Old Republic remonstrates and urges that it was entitled to rely on the Check-Cashers Act, which was enacted in 1999, before this court cast doubt on its constitutionality in our Luebbers decision in 2001. We do not view that Act as affording Old Republic blanket protection for purposes of the 1999 bond. The usury laws of this state, including what constitutes interest or fees, have been part of our constitution, statutory law, and case law for decades. See Ark. Const, art. 19, § 13(a); Ark. Code Ann. §§ 4-57-104 to -105 (Repl. 2001); see, e.g., Schuck v. Murdock Acceptance Corp., 220 Ark. 56, 247 S.W.2d 1 (1952). It was incumbent upon Old Republic to know and abide by the clear public policy of this state as expressed by the Arkansas people in the Arkansas Constitution regardless of one legislative act (the Check-Casher Act) that runs counter to that public policy. Old Republic did not do so, and by this failure, it violated the laws of this state and became liable under the bond.

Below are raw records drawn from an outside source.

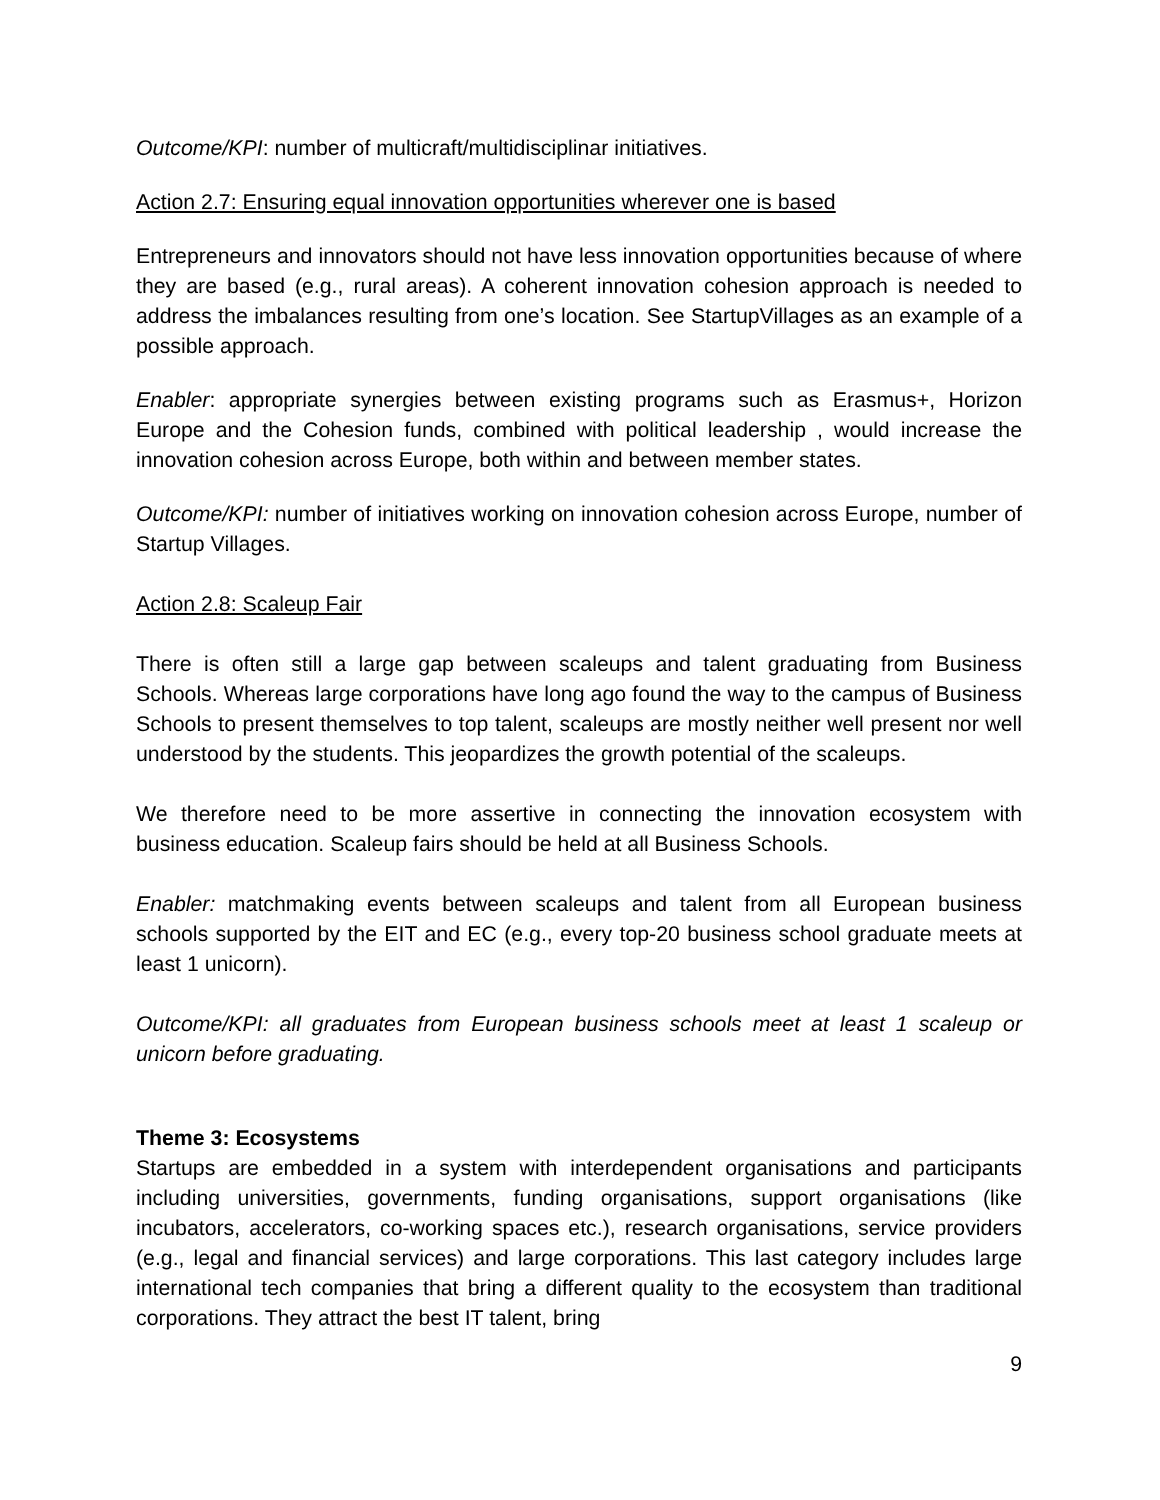Outcome/KPI: number of multicraft/multidisciplinar initiatives.
Action 2.7: Ensuring equal innovation opportunities wherever one is based
Entrepreneurs and innovators should not have less innovation opportunities because of where they are based (e.g., rural areas). A coherent innovation cohesion approach is needed to address the imbalances resulting from one’s location. See StartupVillages as an example of a possible approach.
Enabler: appropriate synergies between existing programs such as Erasmus+, Horizon Europe and the Cohesion funds, combined with political leadership , would increase the innovation cohesion across Europe, both within and between member states.
Outcome/KPI: number of initiatives working on innovation cohesion across Europe, number of Startup Villages.
Action 2.8: Scaleup Fair
There is often still a large gap between scaleups and talent graduating from Business Schools. Whereas large corporations have long ago found the way to the campus of Business Schools to present themselves to top talent, scaleups are mostly neither well present nor well understood by the students. This jeopardizes the growth potential of the scaleups.
We therefore need to be more assertive in connecting the innovation ecosystem with business education. Scaleup fairs should be held at all Business Schools.
Enabler: matchmaking events between scaleups and talent from all European business schools supported by the EIT and EC (e.g., every top-20 business school graduate meets at least 1 unicorn).
Outcome/KPI: all graduates from European business schools meet at least 1 scaleup or unicorn before graduating.
Theme 3: Ecosystems
Startups are embedded in a system with interdependent organisations and participants including universities, governments, funding organisations, support organisations (like incubators, accelerators, co-working spaces etc.), research organisations, service providers (e.g., legal and financial services) and large corporations. This last category includes large international tech companies that bring a different quality to the ecosystem than traditional corporations. They attract the best IT talent, bring
9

We conclude that the Board’s decision is at odds with the clear language of the Old Republic bond because this state’s anti-usury policy as expressed by Article 19, § 13 of the Arkansas Constitution has been violated. Hence, substantial evidence does not support the Board’s decision. We further hold that by violating the Arkansas Constitution, the applicable laws of this state were violated irrespective of whether the Check-Cashers Act provided that check-casher fees were not interest. See Ark. Code Ann. § 23-52-104(b) (Repl. 2000), declared unconstitutional by Leubbers v. Money Store, Inc., supra. Accordingly, Old Republic is liable to McGhee under the bond.

We reverse the order of the Arkansas Board of Collection Agencies and remand to the Board for further action with regard to the surety bond and McGhee’s claim in accordance with this opinion.

Administrative decision reversed and remanded; circuit court affirmed.